A few quick searches of the Federal Trade Commission’s Web site and Google bring the following results:

--In September, a federal judge in Atlanta awarded Internet service provider, EarthLink, an $11 million judgment against KSTM, LLC, for sending millions of illegal mortgage related e-mail advertisements nationwide. EarthLink sued KSTM under the Can Spam Act.

--In June, Texas spammer Ryan Pitylak and his former partners reportedly agreed to pay $2.5 million plus attorney fees to settle a lawsuit bought by the state of Texas while the businesses they ran were ordered by a judge to pay $7.5 million, all for allegedly violating the Can Spam Act.

--In April the FTC and California Attorney General Bill Lockyer settled with Optin Global, Inc., Vision Media Limited Corp., and the companies’ operators Qing Kuang “Rick” Yang, and Peonie Pui Ting Chen for $475,000, for allegedly violating state and federal anti-spam laws.

--In March, San Francisco-based Jumpstart Technologies settled with the FTC for $900,000, for allegedly violating the Can Spam Act.

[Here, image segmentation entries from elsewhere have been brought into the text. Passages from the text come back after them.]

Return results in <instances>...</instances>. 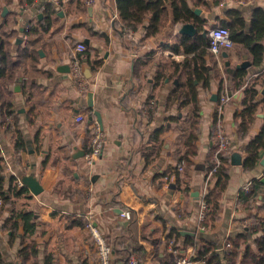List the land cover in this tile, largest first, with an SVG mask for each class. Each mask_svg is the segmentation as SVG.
<instances>
[{
	"label": "crops",
	"instance_id": "crops-1",
	"mask_svg": "<svg viewBox=\"0 0 264 264\" xmlns=\"http://www.w3.org/2000/svg\"><path fill=\"white\" fill-rule=\"evenodd\" d=\"M86 1L53 3L57 13L50 15L49 26L42 30V5L51 1L0 0V34L7 38L13 60L21 62L7 89L26 142L24 150L15 151L14 132L0 126L5 175H14L17 184L26 188L0 210V252L5 264L19 260L22 229L9 241L3 224L20 209L34 211L37 221L27 239L35 243L36 251L27 264H99L96 245L84 227L87 217L110 244L113 263L122 261L121 250L131 240L142 247L141 264H172L170 239L180 255L195 254L185 243L187 235L215 244L221 253L226 239L254 221H264V186L255 189L249 209L239 201V190L246 182L264 181L263 150L254 168L243 170L241 166L246 142L263 124L264 105L259 102L241 138L234 115L242 107L244 93L232 87L225 67H235L246 55L235 46L226 50V56L215 55L207 47L201 60L211 78L203 87L201 79L190 76L189 80L195 51L185 50L181 40L208 35L212 25L227 19L224 10L228 7H241L248 19L252 8H264V0H186L195 15L205 20L201 29L188 21L196 29L192 35L179 31L182 21H173L171 0H164L158 28L152 34H146L148 16L133 29L122 21L115 0ZM29 24L39 32L31 39L26 36ZM78 42L85 45L78 54L86 81L83 90L70 68ZM247 70L253 74L258 68ZM190 83L195 85L199 113L196 153L190 156L191 165L177 172L174 167L191 130ZM223 88L230 93L220 110L230 140L229 178L225 188L215 192V218L202 225L203 190L215 188L216 178L206 181L205 167L212 146L213 114ZM256 88L255 101H262L264 81L258 80ZM29 102L34 104L30 111ZM76 114L82 115L81 121H75ZM94 120L101 123L104 142L101 154L88 162L85 153ZM145 144L153 145L149 163L141 153ZM163 172L166 175L161 176ZM122 208L130 211L128 219L119 215ZM261 230L246 231L252 248ZM237 264L255 263L247 258Z\"/></svg>",
	"mask_w": 264,
	"mask_h": 264
},
{
	"label": "trees",
	"instance_id": "trees-1",
	"mask_svg": "<svg viewBox=\"0 0 264 264\" xmlns=\"http://www.w3.org/2000/svg\"><path fill=\"white\" fill-rule=\"evenodd\" d=\"M171 2L173 21H182V23L191 21L193 24H196L198 29H201L204 26L205 20L195 15V12L187 6L186 0H171ZM115 3L118 14L124 24L129 28H136L145 16L149 17L146 34H152L158 28V18L162 12L161 6L164 3V0H115ZM215 3H217V0H215ZM41 12L42 17L40 25L42 30H45L50 24V15L57 13V9H55L52 2H44ZM224 13L227 16V19L219 20L214 25L226 26L229 29L233 46L236 47L240 54L246 55V59L250 62V66L258 68L255 73L249 74L245 67H225V73L230 79L232 87L234 89L242 88L244 93L241 99L242 107L235 112L234 115V119L238 125L237 132L242 138L248 131V127L254 118L259 102H262L264 105V96L262 101H255V96L257 94L256 84L258 80L264 81V8L260 6L252 8L248 19L245 17L244 11L241 7L225 8ZM33 35H39L38 28L34 24H29L26 30V36L31 39ZM208 43V35L200 34L183 38L181 40V44L185 50L195 51V55L190 58L192 65L188 71L189 80H192L190 76H194L196 79H201L203 81V87L208 86L211 78V74L205 73L208 70L204 67V62L201 60L202 55L206 52ZM173 49L176 48L173 47ZM199 59L200 63L198 62ZM20 64L21 62L19 60H13V57L9 54V50L7 49V38L0 34V126H4L5 130H11L14 132L15 151H19V149L24 150L26 148V142L19 128L18 118L14 114L12 103L10 101L11 93L7 87L9 83L15 80V74L19 69ZM24 85H26V81H24ZM221 87L222 82L220 83L219 89H221ZM188 93L191 96L190 102L192 104L191 130L188 137L185 139L186 148L178 157V162L183 161V169L185 167L188 168L191 165L192 162L190 156H194L196 153L195 142L197 139V124L199 120L198 107L195 99V85L190 83L188 86ZM33 105V102H29V111L33 108ZM147 111L150 112L151 109L148 108ZM218 118L219 114L217 109H215L212 126L215 125ZM158 132L159 131H156L155 133L156 137ZM154 138L155 136L149 137V140ZM148 146L146 147V144L143 145L141 151L146 163L151 162L149 151L152 149L153 145ZM213 150L214 147L211 146L208 151L205 177L207 171L215 164ZM262 150L264 151V121L259 132L256 135L251 136L244 146L245 155L241 161L242 169L250 170L254 168L260 160V152ZM219 158L221 162L211 176L216 178L214 185L215 188L208 190L205 189L201 197L207 205L205 217L200 221L202 225H207L215 218V212L218 207L216 195L225 188L229 178L227 167L229 155H221ZM5 170L6 166L0 155V198L2 200L0 210L10 202V197L15 194H24L26 191L24 186H19L17 184L14 175L6 177ZM164 175H166V172L161 174V176ZM262 176H264V172ZM156 177H158V175H155L153 178ZM249 182L247 189L241 188L239 190V201L241 206L245 209L251 207L255 195L254 193H256L255 189L259 188L260 185L264 186V181L260 178L252 179ZM179 185L180 180L177 179L176 186L178 187ZM215 192H217L216 195ZM36 225L37 221L35 218V212L27 209L13 211L3 224V227L9 232V241L16 238L19 228L22 229V235L19 238L20 247L18 249V256L20 257L19 264H27L26 260L28 257L35 254V243L32 240L27 239L33 234ZM257 229L262 230L260 234L254 238L253 249L248 243L246 231L254 232ZM225 241L230 243L229 250H222L220 253L218 252L216 245L213 243H209L200 238L196 239L194 236L190 235L185 237V243L192 246L196 256L199 259H203L205 264H237L239 260H246L247 258H250L255 264H262L264 262V221L261 224L254 221L253 225L238 232L235 236L228 238ZM121 252L122 261H126L132 253L137 254L139 261H141L142 247L134 240H131L128 246L123 248ZM240 253L242 254V258H240ZM0 264H5L1 252Z\"/></svg>",
	"mask_w": 264,
	"mask_h": 264
},
{
	"label": "built area",
	"instance_id": "built-area-1",
	"mask_svg": "<svg viewBox=\"0 0 264 264\" xmlns=\"http://www.w3.org/2000/svg\"><path fill=\"white\" fill-rule=\"evenodd\" d=\"M54 4H58V0H49ZM91 0H87L86 2H90ZM209 50L215 54L220 55L222 50H227L233 47V41L229 34V29L223 25H214L208 30ZM85 50V45L83 42L76 43L74 47L75 53L73 54L70 62V68L72 72V77L79 85V89L83 90L86 86L85 77L81 70L80 65V53ZM79 54V55H78ZM230 98V93L223 88L218 96V104H217V112L219 114V118L217 119L215 125L212 127V143L211 145L214 147L213 157L215 159V164L211 167L206 174V181L208 178L212 176V173L216 170V167L220 164L221 160L219 156L226 155L229 153L230 149V140L227 136L220 117V110L222 106L228 102ZM75 121H81L82 115L76 114L74 117ZM93 130L88 142V151L85 153V157L88 162L96 159L102 151L104 137L102 132V126L100 121L94 120L92 124ZM175 170L177 172H181L183 170V161L177 162L175 166ZM20 184V182L18 181ZM250 182H246L242 188L247 189ZM206 184V182H205ZM90 188V186H89ZM205 189L203 190L204 193ZM2 202L0 198V203ZM206 202L201 198L200 200V210H199V219L202 220L205 217L206 210ZM119 215L128 219L130 217V211L126 208H122L119 210ZM84 227L87 230L88 234L93 239L98 255V263L99 264H141L137 255L132 253L126 261H121L119 263L111 262V247L109 243L105 240L102 233L99 231L96 225H94L92 219L87 217L84 223ZM169 250L174 254V260L172 264H205L203 259H199L196 254H192L191 256H185L179 254V249L173 239L168 241ZM230 247V243L228 241L223 242V250L228 251ZM18 263L20 262V257L18 256Z\"/></svg>",
	"mask_w": 264,
	"mask_h": 264
},
{
	"label": "water",
	"instance_id": "water-1",
	"mask_svg": "<svg viewBox=\"0 0 264 264\" xmlns=\"http://www.w3.org/2000/svg\"><path fill=\"white\" fill-rule=\"evenodd\" d=\"M179 31L181 33H184V34H187V35H192L195 33L196 29L194 27V25L191 23V22H185V23H182V25L180 26L179 28ZM206 31L203 30L202 31V34H205ZM221 54L226 56L227 55V51L226 50H222L221 51ZM237 67H249L250 66V62L248 60H242L240 63H238L236 65ZM6 264H13L12 262H7Z\"/></svg>",
	"mask_w": 264,
	"mask_h": 264
},
{
	"label": "rangeland",
	"instance_id": "rangeland-1",
	"mask_svg": "<svg viewBox=\"0 0 264 264\" xmlns=\"http://www.w3.org/2000/svg\"><path fill=\"white\" fill-rule=\"evenodd\" d=\"M216 24V23H215ZM231 49V48H230ZM228 50V49H227ZM137 255V254H136ZM138 257V256H137Z\"/></svg>",
	"mask_w": 264,
	"mask_h": 264
}]
</instances>
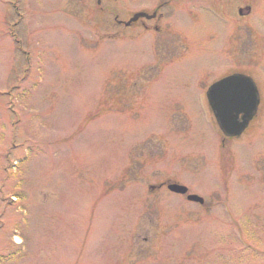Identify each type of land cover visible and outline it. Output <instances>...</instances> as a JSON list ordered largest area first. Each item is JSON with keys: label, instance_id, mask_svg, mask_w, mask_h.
I'll return each instance as SVG.
<instances>
[{"label": "rangeland", "instance_id": "rangeland-1", "mask_svg": "<svg viewBox=\"0 0 264 264\" xmlns=\"http://www.w3.org/2000/svg\"><path fill=\"white\" fill-rule=\"evenodd\" d=\"M153 1L0 0V264H264V62L119 22ZM232 70L261 105L226 138L196 93Z\"/></svg>", "mask_w": 264, "mask_h": 264}, {"label": "flooded vegetation", "instance_id": "flooded-vegetation-1", "mask_svg": "<svg viewBox=\"0 0 264 264\" xmlns=\"http://www.w3.org/2000/svg\"><path fill=\"white\" fill-rule=\"evenodd\" d=\"M153 4L154 7L151 10L144 8L138 11H129L128 17L120 23L126 28L139 27L160 34L167 18L197 20L196 22L201 26L200 31L219 34V42L223 43L225 56L232 55L234 60L237 59L236 56H244L243 62H264V0H155ZM139 12H144L146 15L133 20ZM171 24L174 30H177L174 24ZM226 38L228 41L224 47ZM234 74L248 75L257 84V80L249 72L229 71L212 81L206 89L197 91L198 108L210 111L214 116L208 99L209 89L215 82ZM260 105L261 93L259 92V103L255 116ZM220 131L222 132L221 129ZM222 134L226 138L237 137L228 136L223 132Z\"/></svg>", "mask_w": 264, "mask_h": 264}, {"label": "water", "instance_id": "water-1", "mask_svg": "<svg viewBox=\"0 0 264 264\" xmlns=\"http://www.w3.org/2000/svg\"><path fill=\"white\" fill-rule=\"evenodd\" d=\"M144 15L146 13L139 12L133 20ZM208 99L223 132L229 136H239L257 111L259 93L251 77L234 74L214 83L209 89ZM168 188L179 194L188 192L186 186L178 183L169 184ZM187 199L204 203V199L196 194H189Z\"/></svg>", "mask_w": 264, "mask_h": 264}]
</instances>
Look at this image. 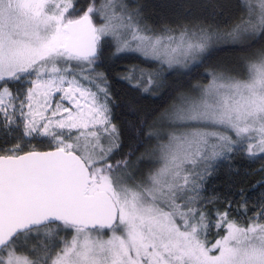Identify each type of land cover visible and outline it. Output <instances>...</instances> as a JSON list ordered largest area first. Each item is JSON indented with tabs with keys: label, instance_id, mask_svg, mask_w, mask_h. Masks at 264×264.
Listing matches in <instances>:
<instances>
[{
	"label": "snow or ice",
	"instance_id": "obj_1",
	"mask_svg": "<svg viewBox=\"0 0 264 264\" xmlns=\"http://www.w3.org/2000/svg\"><path fill=\"white\" fill-rule=\"evenodd\" d=\"M239 7L221 35L157 31L125 0L83 11L76 0H0V264H264V205L241 224L247 212L219 198L209 208L205 188L238 155L264 160V47L242 58V76L217 67L176 97L147 171L122 154L100 71L108 48L155 63L121 77L147 92L166 69L202 64L214 40H264V0Z\"/></svg>",
	"mask_w": 264,
	"mask_h": 264
},
{
	"label": "trees",
	"instance_id": "obj_2",
	"mask_svg": "<svg viewBox=\"0 0 264 264\" xmlns=\"http://www.w3.org/2000/svg\"><path fill=\"white\" fill-rule=\"evenodd\" d=\"M90 2L91 0H76L81 11L85 10ZM126 3L134 10L138 8L144 22L157 31L166 26L180 28L201 25L210 32L223 35L231 30L242 14L239 0H126ZM262 47L264 40H257L250 47L243 49L231 47L226 41L214 44L201 57L202 64L192 65L187 69H166L147 92L131 87L121 77L129 75L131 68L154 72L158 66L133 54L122 53L113 56L112 49L108 48L100 71L106 74L110 84L113 100L112 119L120 131L122 154L132 152V159L145 155L154 143L157 122L172 107L178 95L189 92L195 84L208 83L207 74L217 67L240 71V64L245 62L242 58L251 56ZM149 132L153 133L151 138L148 136ZM18 138L17 133L8 136V146ZM4 143L5 138L0 132V147L4 146ZM36 147L45 146L37 144ZM262 168L264 160H252L242 155L220 164L205 185L206 195L214 198V203L208 207L220 206L215 203V198L232 201L237 214L247 212V217L238 216L239 223H246L247 218L254 214L253 210H258L264 205ZM245 201L246 205L241 208L240 205H244ZM208 239L213 240L214 235H209Z\"/></svg>",
	"mask_w": 264,
	"mask_h": 264
},
{
	"label": "rangeland",
	"instance_id": "obj_3",
	"mask_svg": "<svg viewBox=\"0 0 264 264\" xmlns=\"http://www.w3.org/2000/svg\"><path fill=\"white\" fill-rule=\"evenodd\" d=\"M125 3H126V0H125ZM224 41H225V40H224ZM224 41H223V39H220V40H214V41L210 44L209 48L213 47L214 44L224 43ZM209 48H208V49H209ZM208 49H206V51H208ZM206 51H205V52H206ZM205 52H204V53H205ZM204 53H201V54L197 57V59L200 60ZM244 63H245V62H244ZM244 63L240 64V71H236V72H237L238 74H240L241 76L244 74ZM192 65H193V62H192V61H189V63H188V67H183V66L177 65V66H175L174 68H175V69H181V68H182V69H187V68L191 67ZM206 84H207V83H204V84H195V85H193V88H192L189 92H185V93H188V94H195V93H194V89L196 88L197 85H206ZM173 104H174V103H173ZM173 104H172V105H173ZM170 109H171V108H170ZM170 109H169V110H170ZM169 110H168V111H169ZM168 111H167V112H168ZM167 112H165V113L161 116V119L157 122L158 129H157V132L155 133L154 138H153L154 143H153L152 146L147 150V153H146L145 155H142L143 159L140 161V163H139V165H138V167H139L140 169L144 170V171H147V169L151 166V165H150V160H151V157H152V151H153V149L155 148L156 143H157L156 136H157L158 134L162 133V132L165 130V128H166V122H165V120L163 119V117H164V115H165ZM17 134H19V133L17 132Z\"/></svg>",
	"mask_w": 264,
	"mask_h": 264
}]
</instances>
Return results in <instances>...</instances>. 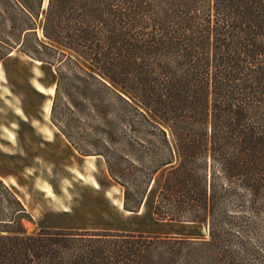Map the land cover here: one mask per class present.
<instances>
[{"label": "trees", "instance_id": "obj_1", "mask_svg": "<svg viewBox=\"0 0 264 264\" xmlns=\"http://www.w3.org/2000/svg\"><path fill=\"white\" fill-rule=\"evenodd\" d=\"M0 48V63L16 49L43 63L62 57L51 121L79 155L103 158L126 211H140L164 172L154 217L207 233L29 234L21 223L0 234V264L260 256L251 244L264 238V0H0Z\"/></svg>", "mask_w": 264, "mask_h": 264}, {"label": "rangeland", "instance_id": "obj_2", "mask_svg": "<svg viewBox=\"0 0 264 264\" xmlns=\"http://www.w3.org/2000/svg\"><path fill=\"white\" fill-rule=\"evenodd\" d=\"M40 33L42 30L41 37ZM71 56L90 68L73 53ZM61 59L55 55L50 63H37L16 49L0 63V234L7 235L3 231L18 229L22 223L29 234L45 228L207 236L205 228L158 221L154 217L164 172L154 180L140 211L128 213L120 206L123 191L110 178L103 158L83 157L72 149L52 123L51 112H46L49 106L52 109L55 94L43 95L36 87L38 83L44 85L48 93L56 88V68ZM37 121L53 131L54 142L42 138ZM74 161L84 166L74 167ZM91 162L96 170L88 169ZM49 189L54 196L48 194ZM13 194L28 205L31 218H19L21 214L16 213L20 208ZM251 247L260 256L250 257L244 263L264 264V238Z\"/></svg>", "mask_w": 264, "mask_h": 264}, {"label": "bare ground", "instance_id": "obj_3", "mask_svg": "<svg viewBox=\"0 0 264 264\" xmlns=\"http://www.w3.org/2000/svg\"><path fill=\"white\" fill-rule=\"evenodd\" d=\"M40 35L42 36V33H40ZM37 63H41V62H37ZM37 75H38V77H40L39 76V72H37ZM36 87H37V89L43 94V95H54L55 94V87H53L52 89H51V91L48 93L47 92V90H46V88L44 87V86H41L39 83L36 85ZM46 112H47V114L49 115V113L51 112V109H50V106L46 109ZM21 113H19L18 114V116L20 115ZM20 117H24V115L22 114V115H20ZM36 127H37V130L39 131V133L42 135V136H44L45 138H47L50 142H54V140H55V136H54V134H53V131L44 123V122H42V121H37L36 122ZM12 138V140H15V137L12 135L11 136ZM90 158H95V156H92V157H90ZM74 163H75V165L76 166H78V167H83L81 164H79L78 162H75L74 161ZM88 169L89 170H96V167H95V164L94 163H90L89 164V166H88ZM81 178L82 179H85L82 175H81ZM48 194L50 195V196H54V193H53V191L51 190V189H49L48 190ZM120 206L123 208V202H120ZM129 213V212H128Z\"/></svg>", "mask_w": 264, "mask_h": 264}, {"label": "crops", "instance_id": "obj_4", "mask_svg": "<svg viewBox=\"0 0 264 264\" xmlns=\"http://www.w3.org/2000/svg\"><path fill=\"white\" fill-rule=\"evenodd\" d=\"M44 86V85H43ZM45 87V86H44ZM46 88V87H45ZM42 136V135H41ZM42 138L44 139V136H42ZM46 140V142H50L47 138H45ZM52 143V142H51ZM71 146V145H70ZM73 149V148H72ZM75 151V150H74ZM76 152V151H75ZM77 153V152H76ZM73 165H74V167L76 166L75 165V163H73ZM70 171H72V169L70 168ZM18 198L20 199V197L18 196ZM20 201H21V199H20ZM22 202V201H21ZM23 203V202H22ZM24 206H25V208H26V210H27V212H29V214H30V212H32L31 210H30V208L28 207V205L27 204H23Z\"/></svg>", "mask_w": 264, "mask_h": 264}]
</instances>
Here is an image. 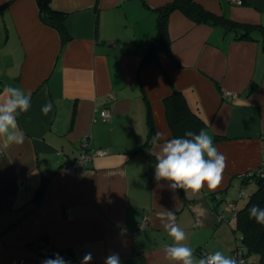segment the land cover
I'll return each instance as SVG.
<instances>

--In November 2005, the FTC announced that Global Net Solutions, Inc.; Global Net Ventures, Ltd.; Open Space Enterprises, Inc.; Southlake Group, Inc.; Wedlake, Ltd.; WTFRC, Inc., doing business as Reflected Networks, Inc.; Dustin Hamilton; Tobin Banks; Gregory Hamilton; and Philip Doroff had paid $621,000 to settle charges they violated the Can Spam Act and the FTC’s Adult Labeling Rule.

--In June 2005, Creaghan A. Harry, doing business out of Boca Raton, FL, as Hitech Marketing, Scientific Life Nutrition, and Rejuvenation Health Corporation, agreed to pay $485,000 to settle FTC charges brought under the Can Spam Act that he used millions of illegal e-mails to tout bogus anti-aging properties of HGH herbal supplements.

--In May of 2004, the FTC announced that Brian Westby of Ballwin, MO and Martijn P. Bevelander of the Netherlands settled with the agency for $112,500 for allegedly violating the Can Spam Act by, among other things, using deceptive subject lines and false return addresses.

--The FTC announced its first Can-Spam related cases in April 2004: one against a Detroit-based company called Avatar Phoenix, the other against a company called Global Web Promotions operating out of New Zealand and, of all places, Australia.

The U.S. Can Spam Act of 2003 went into effect on Jan. 1 2004. It took U.S. authorities a grand total of four months to announce their first actions.

By contrast, it took Australia two and a half years after its Anti-Spam Act of 2003 became affective in April 2004 to nail its first spammer. Moreover, the guy Australian authorities fined last week was a well-known spammer long before the country’s anti-spam law was passed. Mansfield lost a lawsuit in 2002 for admitting in court papers that spam was a part of his business.

This column is not a criticism of Australia or its anti-spam efforts. It is simply to point out that in terms of results, anti-spammers’ criticism of U.S. anti-spam law compared to that of Australia is baseless—these days, almost comically so.